Le dur labeur du Procès
Publié en juin 2024. Par Books.
Quand Kafka se mit à sa table à la mi-août 1914, deux mois après le début de la guerre et dans le sillage de l’abandon de ses fiançailles avec Felice Bauer, il rédigea le premier et le dernier chapitre du Procès. Le premier s’ouvre par l’annonce de l’arrestation de Joseph K. qui « n’avait rien fait de mal », le dernier s’achève par son exécution, « “Comme un chien !”, dit-il ». Il s’employa plusieurs années à rédiger les chapitres intermédiaires, sans parvenir à en achever aucun. Le livre lu jusqu’à récemment est le résultat d’une compilation de son ami Max Brod, « faite à partir d’un nombre considérable de fragments, de feuilles séparées et de textes tirés de ses carnets », écrit Karen Leeder à l’occasion de la parution en Allemagne d’une nouvelle édition contextualisée due au grand biographe de Kafka Reiner Stach, dont Books s’est plusieurs fois fait l’écho.
L’éditeur Fischer a sorti en 1990 une édition critique dans laquelle l’ordre des chapitres est modifié. Une édition en facsimilé a suivi, réalisée par Roland Reuss, qui permet au lecteur de suivre l’évolution de l’œuvre au fur et à mesure de sa réalisation, avec tous les repentirs de l’auteur ; Reuss abandonne toute idée d’ordonner les chapitres.

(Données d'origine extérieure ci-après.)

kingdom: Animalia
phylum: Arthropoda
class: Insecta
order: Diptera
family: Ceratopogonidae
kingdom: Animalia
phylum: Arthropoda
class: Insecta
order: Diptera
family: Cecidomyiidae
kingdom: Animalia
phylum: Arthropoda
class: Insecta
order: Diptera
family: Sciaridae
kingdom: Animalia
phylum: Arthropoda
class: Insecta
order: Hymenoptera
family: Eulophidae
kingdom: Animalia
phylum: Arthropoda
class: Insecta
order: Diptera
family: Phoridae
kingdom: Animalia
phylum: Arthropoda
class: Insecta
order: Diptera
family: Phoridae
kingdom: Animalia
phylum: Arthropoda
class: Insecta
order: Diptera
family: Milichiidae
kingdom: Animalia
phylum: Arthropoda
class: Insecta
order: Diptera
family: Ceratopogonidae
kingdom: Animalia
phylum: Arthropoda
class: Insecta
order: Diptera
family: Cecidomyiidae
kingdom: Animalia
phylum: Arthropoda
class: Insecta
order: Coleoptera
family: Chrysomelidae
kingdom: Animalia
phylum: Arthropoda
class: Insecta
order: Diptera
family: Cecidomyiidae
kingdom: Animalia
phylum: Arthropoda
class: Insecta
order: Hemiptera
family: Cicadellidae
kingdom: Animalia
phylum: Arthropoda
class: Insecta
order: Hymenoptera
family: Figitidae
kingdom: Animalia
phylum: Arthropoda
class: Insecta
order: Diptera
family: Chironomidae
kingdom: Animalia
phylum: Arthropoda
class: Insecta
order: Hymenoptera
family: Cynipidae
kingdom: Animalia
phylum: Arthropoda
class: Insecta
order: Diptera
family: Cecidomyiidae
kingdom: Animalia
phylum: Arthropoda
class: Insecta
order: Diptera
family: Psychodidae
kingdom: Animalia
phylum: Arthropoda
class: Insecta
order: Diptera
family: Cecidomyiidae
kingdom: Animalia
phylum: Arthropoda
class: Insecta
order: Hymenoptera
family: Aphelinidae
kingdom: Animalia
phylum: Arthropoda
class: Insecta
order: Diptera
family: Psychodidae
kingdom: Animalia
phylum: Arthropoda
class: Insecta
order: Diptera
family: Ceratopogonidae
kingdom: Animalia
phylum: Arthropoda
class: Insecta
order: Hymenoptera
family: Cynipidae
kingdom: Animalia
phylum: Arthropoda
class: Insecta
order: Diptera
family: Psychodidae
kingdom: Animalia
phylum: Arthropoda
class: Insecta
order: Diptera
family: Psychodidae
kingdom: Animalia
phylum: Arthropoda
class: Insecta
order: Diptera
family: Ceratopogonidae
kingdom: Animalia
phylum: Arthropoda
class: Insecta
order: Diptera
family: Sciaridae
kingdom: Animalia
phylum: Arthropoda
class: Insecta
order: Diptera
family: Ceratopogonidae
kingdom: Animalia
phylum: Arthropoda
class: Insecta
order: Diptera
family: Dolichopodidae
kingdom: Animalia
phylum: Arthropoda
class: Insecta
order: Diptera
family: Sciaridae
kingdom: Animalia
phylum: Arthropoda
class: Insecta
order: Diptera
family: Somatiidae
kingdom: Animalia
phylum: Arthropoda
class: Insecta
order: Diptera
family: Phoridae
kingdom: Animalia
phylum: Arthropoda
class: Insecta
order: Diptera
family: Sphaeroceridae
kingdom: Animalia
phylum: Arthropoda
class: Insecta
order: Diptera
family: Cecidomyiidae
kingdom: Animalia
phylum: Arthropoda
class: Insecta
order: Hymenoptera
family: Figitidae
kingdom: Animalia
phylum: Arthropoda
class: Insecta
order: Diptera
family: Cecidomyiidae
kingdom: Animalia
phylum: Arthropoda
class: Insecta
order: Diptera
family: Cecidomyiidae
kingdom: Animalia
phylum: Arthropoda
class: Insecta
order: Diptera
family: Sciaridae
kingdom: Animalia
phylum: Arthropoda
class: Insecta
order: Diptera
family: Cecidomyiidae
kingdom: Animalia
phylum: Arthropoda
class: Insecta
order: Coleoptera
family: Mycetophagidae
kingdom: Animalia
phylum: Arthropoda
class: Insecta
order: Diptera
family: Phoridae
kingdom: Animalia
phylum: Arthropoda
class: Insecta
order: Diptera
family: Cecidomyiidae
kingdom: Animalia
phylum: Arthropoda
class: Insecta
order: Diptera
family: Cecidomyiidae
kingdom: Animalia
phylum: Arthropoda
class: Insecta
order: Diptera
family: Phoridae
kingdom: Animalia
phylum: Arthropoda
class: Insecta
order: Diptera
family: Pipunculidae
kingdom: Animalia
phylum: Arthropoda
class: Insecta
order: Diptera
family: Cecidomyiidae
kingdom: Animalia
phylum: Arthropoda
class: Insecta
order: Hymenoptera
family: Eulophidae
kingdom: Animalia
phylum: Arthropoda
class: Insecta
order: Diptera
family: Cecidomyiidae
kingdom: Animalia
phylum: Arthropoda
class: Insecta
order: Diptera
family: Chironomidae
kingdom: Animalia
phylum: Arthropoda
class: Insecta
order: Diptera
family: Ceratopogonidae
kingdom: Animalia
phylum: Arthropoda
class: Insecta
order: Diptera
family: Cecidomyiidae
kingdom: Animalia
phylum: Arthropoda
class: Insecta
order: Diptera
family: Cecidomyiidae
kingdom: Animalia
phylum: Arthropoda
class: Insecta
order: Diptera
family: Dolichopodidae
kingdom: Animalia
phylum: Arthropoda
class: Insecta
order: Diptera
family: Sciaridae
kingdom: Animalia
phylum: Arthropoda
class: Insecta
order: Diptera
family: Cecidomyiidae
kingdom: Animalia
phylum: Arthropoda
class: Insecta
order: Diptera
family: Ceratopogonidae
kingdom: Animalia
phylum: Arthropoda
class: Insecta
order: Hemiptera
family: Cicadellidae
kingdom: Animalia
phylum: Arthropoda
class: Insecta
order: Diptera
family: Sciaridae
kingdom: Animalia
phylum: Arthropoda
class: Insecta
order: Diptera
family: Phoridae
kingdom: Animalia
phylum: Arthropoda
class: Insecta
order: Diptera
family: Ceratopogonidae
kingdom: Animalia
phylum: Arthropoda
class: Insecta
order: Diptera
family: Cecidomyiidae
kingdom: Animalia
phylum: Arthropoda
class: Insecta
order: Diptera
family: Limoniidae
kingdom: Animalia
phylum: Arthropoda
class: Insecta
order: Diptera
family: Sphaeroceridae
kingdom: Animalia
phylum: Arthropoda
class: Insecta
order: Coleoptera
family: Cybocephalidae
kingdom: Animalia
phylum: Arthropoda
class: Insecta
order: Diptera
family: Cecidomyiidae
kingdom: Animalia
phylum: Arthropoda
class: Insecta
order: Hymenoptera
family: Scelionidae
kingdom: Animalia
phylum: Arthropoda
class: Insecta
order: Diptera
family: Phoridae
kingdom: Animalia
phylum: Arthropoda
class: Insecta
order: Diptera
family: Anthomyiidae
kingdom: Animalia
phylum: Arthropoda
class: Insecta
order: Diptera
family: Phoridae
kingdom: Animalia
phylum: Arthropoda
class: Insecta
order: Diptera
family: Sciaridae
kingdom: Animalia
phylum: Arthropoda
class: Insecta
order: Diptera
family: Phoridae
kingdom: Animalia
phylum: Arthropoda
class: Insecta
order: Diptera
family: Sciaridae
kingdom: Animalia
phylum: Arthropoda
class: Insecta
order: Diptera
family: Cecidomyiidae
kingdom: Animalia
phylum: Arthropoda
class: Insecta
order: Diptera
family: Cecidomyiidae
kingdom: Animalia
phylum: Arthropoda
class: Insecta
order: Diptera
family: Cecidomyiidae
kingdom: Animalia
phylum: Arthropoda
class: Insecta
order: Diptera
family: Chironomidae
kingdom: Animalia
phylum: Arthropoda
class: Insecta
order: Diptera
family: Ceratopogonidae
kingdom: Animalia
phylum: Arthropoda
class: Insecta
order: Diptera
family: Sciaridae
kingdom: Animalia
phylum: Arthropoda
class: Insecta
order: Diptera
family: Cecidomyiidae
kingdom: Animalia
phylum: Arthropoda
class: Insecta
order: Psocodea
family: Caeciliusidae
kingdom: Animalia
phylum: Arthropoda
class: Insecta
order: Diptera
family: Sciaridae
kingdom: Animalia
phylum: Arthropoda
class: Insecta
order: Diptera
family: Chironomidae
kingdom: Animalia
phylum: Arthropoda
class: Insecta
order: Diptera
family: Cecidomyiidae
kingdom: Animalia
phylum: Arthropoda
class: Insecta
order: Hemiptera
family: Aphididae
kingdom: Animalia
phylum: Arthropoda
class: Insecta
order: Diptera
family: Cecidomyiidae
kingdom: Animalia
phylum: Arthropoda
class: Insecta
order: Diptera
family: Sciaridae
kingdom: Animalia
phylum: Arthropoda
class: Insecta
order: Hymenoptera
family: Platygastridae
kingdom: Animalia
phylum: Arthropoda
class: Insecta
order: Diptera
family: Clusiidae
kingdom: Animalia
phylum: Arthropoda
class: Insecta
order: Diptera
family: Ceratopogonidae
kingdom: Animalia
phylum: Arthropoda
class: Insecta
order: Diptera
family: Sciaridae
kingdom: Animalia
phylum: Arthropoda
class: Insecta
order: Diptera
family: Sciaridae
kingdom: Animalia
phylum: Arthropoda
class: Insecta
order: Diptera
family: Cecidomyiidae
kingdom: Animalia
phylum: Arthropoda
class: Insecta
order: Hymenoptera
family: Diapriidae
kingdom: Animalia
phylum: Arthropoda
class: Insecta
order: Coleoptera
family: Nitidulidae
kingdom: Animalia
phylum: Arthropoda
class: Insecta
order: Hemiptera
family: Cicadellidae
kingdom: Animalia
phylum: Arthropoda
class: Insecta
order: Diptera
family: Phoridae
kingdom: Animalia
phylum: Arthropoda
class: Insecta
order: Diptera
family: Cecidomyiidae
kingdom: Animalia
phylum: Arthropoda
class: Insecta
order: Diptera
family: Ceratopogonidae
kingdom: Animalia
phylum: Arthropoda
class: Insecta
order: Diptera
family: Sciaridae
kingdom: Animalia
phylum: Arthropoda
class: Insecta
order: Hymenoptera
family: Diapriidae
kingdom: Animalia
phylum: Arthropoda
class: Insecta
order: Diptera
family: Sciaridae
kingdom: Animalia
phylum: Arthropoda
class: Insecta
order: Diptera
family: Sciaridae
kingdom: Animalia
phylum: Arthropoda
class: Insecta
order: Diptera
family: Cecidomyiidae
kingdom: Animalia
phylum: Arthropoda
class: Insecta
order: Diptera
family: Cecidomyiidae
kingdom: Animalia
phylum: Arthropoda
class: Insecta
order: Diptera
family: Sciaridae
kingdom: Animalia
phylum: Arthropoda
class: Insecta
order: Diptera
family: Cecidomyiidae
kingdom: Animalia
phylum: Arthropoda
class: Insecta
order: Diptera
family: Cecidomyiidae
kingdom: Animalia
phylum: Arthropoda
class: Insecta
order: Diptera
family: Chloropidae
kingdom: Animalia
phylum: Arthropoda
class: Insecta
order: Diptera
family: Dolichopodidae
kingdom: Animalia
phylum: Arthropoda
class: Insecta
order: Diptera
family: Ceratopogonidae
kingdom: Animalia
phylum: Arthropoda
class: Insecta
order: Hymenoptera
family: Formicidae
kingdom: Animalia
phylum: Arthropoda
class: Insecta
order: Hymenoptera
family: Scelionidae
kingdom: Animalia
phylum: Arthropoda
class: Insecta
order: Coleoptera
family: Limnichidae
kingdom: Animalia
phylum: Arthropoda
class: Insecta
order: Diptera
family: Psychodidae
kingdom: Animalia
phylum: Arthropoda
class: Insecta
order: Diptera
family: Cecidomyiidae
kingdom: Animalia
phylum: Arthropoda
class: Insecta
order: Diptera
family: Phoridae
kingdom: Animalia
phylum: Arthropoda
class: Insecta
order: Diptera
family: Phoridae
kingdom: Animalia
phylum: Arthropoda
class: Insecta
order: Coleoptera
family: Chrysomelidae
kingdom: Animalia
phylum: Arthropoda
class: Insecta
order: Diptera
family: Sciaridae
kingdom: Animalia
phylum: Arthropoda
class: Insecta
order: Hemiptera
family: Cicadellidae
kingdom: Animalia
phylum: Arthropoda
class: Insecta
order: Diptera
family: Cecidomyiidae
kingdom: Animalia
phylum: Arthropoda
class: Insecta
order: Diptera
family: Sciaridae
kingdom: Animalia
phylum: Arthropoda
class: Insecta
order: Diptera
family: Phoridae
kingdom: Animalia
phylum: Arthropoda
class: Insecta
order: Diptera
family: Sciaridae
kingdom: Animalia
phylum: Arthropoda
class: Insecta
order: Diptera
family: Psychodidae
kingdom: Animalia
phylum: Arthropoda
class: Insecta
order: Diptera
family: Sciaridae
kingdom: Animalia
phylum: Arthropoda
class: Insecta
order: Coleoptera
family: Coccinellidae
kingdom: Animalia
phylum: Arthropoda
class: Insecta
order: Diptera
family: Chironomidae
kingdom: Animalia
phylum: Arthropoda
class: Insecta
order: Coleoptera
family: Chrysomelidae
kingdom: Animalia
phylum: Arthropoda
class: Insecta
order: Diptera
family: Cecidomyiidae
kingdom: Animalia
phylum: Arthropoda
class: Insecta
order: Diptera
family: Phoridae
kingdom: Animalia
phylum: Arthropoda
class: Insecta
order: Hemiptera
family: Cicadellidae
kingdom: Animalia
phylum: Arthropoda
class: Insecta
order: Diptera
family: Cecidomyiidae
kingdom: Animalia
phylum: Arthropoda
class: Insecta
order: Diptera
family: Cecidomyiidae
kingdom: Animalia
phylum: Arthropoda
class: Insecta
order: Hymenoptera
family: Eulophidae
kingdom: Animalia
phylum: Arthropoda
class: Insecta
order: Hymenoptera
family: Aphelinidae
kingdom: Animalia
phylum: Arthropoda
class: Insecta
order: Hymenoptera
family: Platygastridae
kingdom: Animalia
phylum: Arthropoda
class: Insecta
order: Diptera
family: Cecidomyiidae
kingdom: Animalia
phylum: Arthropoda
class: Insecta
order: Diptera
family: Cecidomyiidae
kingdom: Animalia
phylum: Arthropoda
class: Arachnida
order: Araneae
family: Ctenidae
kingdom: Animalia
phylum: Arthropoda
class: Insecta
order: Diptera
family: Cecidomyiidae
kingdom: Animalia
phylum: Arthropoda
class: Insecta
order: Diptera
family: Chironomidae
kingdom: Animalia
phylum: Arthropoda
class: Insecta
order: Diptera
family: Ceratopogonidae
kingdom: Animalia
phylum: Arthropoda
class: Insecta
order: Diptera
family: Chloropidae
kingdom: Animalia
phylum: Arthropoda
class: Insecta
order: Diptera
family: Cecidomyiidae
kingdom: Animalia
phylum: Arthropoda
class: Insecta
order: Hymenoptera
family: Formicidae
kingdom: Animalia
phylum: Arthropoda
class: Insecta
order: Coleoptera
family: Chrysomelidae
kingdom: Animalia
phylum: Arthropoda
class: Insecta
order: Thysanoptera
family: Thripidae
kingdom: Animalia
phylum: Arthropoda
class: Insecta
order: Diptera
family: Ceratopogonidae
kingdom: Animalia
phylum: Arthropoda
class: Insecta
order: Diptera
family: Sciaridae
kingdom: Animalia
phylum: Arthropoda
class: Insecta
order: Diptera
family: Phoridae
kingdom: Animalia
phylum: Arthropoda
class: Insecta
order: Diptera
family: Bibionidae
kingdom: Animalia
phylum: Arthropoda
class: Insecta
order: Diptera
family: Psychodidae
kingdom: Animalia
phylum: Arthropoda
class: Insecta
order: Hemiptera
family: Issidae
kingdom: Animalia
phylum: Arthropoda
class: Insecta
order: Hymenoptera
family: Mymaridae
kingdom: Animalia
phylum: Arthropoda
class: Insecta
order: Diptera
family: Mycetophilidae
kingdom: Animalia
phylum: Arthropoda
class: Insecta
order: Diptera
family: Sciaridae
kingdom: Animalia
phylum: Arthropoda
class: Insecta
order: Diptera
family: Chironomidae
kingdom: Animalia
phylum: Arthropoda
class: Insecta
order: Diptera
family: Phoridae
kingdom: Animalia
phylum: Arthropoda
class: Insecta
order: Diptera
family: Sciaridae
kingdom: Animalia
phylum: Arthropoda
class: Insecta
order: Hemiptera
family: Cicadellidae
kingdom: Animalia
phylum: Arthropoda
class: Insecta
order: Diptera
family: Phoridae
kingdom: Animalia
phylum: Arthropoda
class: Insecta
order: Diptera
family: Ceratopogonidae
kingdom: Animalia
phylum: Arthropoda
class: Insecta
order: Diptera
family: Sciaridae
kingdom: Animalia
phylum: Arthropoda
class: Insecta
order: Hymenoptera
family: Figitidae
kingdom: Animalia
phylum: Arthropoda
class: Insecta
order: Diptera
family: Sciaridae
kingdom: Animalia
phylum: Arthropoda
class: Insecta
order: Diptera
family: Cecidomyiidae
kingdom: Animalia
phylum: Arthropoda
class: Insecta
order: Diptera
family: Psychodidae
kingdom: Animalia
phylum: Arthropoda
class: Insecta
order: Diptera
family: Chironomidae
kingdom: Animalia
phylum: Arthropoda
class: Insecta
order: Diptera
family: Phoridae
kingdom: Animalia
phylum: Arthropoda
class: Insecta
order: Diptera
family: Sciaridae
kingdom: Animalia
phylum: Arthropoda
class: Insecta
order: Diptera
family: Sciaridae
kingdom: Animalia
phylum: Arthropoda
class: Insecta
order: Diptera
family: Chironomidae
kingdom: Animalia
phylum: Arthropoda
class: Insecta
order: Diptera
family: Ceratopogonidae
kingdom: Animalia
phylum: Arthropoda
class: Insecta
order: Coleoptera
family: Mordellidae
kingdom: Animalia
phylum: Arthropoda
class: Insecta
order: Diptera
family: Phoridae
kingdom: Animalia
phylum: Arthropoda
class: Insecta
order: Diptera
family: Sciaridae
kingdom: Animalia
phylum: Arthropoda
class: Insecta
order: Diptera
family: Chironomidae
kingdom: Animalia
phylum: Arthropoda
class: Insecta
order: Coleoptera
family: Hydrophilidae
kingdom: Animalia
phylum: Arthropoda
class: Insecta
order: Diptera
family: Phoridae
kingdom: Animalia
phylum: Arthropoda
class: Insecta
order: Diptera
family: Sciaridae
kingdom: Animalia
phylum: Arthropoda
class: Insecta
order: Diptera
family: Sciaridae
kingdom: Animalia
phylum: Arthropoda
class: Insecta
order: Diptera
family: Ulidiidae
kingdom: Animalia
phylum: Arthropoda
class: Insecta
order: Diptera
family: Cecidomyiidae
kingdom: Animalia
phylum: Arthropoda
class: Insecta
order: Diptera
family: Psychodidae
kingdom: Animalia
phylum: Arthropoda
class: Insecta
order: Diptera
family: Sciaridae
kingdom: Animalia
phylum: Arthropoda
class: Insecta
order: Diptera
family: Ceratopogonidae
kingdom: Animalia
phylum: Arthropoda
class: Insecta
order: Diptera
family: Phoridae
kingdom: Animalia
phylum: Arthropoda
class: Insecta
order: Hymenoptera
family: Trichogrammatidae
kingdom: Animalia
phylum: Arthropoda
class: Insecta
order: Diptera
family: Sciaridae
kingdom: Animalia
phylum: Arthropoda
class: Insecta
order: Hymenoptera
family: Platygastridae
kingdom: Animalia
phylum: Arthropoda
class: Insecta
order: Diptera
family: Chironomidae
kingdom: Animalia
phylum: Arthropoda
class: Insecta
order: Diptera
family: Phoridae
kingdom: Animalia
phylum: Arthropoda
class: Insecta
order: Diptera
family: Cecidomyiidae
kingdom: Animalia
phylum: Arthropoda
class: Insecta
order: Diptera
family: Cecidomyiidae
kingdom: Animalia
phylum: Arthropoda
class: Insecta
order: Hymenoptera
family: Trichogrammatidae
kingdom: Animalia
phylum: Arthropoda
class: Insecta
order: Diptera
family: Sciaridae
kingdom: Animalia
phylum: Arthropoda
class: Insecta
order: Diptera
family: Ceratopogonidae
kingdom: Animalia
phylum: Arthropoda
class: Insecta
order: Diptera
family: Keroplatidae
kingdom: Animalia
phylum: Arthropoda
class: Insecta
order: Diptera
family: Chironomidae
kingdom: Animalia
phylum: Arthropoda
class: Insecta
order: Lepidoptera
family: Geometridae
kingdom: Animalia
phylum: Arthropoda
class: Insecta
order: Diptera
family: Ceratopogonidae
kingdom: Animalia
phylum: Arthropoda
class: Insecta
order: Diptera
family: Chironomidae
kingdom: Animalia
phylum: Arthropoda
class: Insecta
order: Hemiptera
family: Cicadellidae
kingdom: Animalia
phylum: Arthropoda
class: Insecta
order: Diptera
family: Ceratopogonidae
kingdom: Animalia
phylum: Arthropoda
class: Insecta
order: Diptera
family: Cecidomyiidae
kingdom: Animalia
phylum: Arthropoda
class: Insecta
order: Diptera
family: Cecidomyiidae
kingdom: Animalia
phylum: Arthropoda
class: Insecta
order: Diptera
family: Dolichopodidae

Stach exploite ces travaux tout en reprenant l’ordre des chapitres instauré par l’édition Fischer. Son apport tient surtout aux quelque 150 pages de « contexte » qu’il ajoute, écrit Karen Leeder, professeure de littérature allemande à Oxford, qui s’exprime dans le Times Literary Supplement. Il souligne l’humour de Kafka, dont le héros, par exemple, présente son permis de conduire un vélo comme preuve de son identité. La dernière phrase du roman a été réécrite maintes fois, de façon obsessionnelle, avant d’aboutir à sa version finale : « “Comme un chien !” dit-il, et c’était comme si la honte dût lui survivre. »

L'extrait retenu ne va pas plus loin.